%%

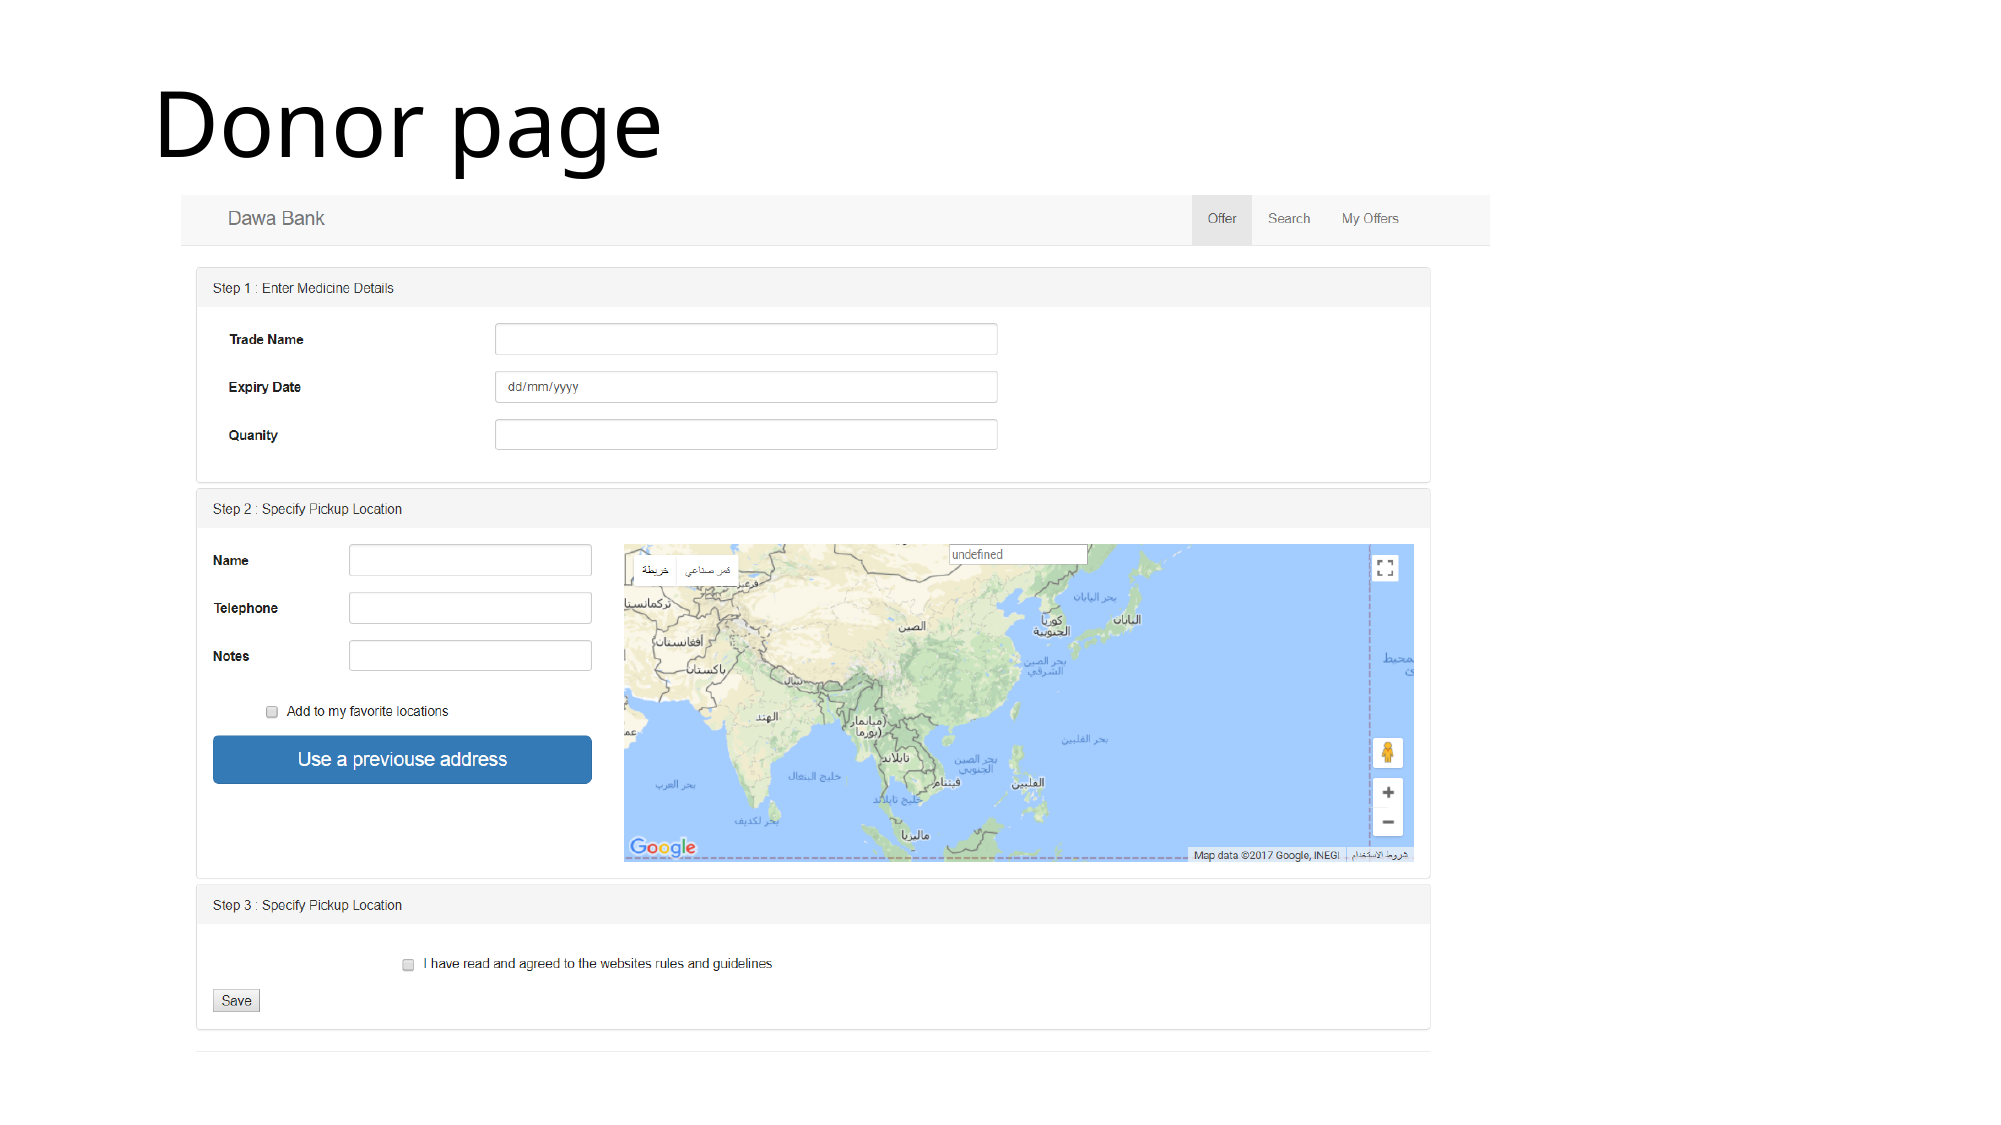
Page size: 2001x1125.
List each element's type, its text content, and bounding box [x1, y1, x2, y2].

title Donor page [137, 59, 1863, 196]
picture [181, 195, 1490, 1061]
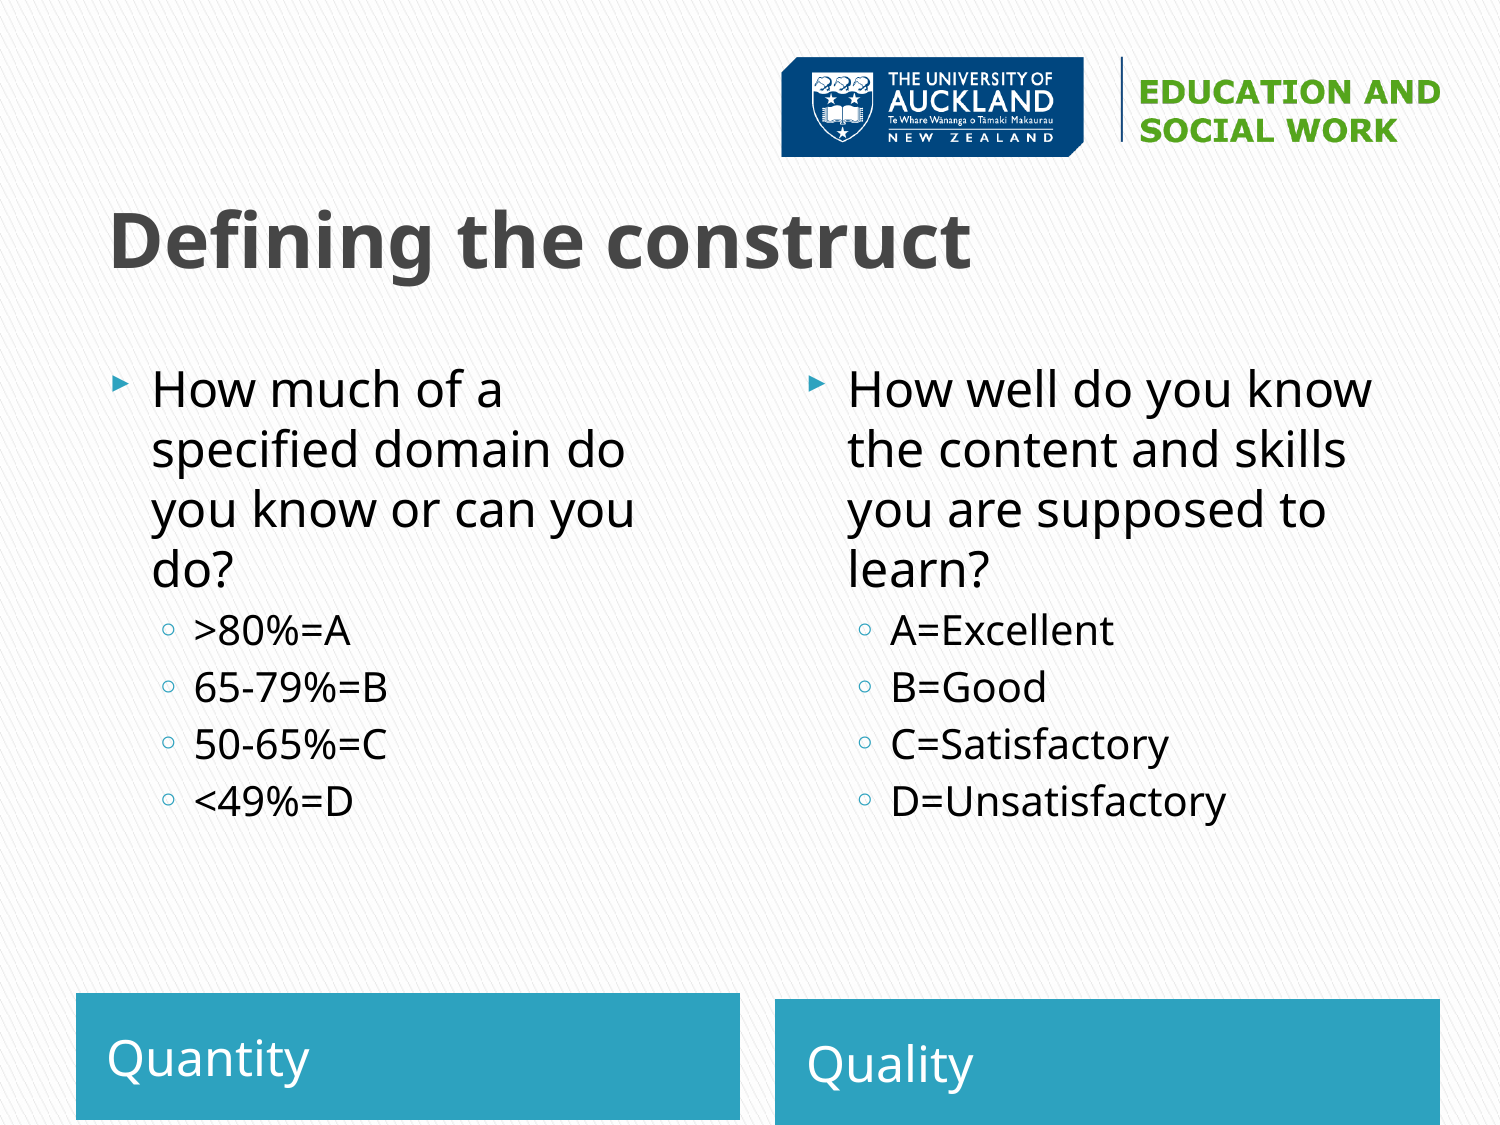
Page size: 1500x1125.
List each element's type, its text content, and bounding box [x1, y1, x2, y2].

%%

Where a line of the entries contains "size", report that line.

Page size: 2001x1125.
Page size: 1500x1125.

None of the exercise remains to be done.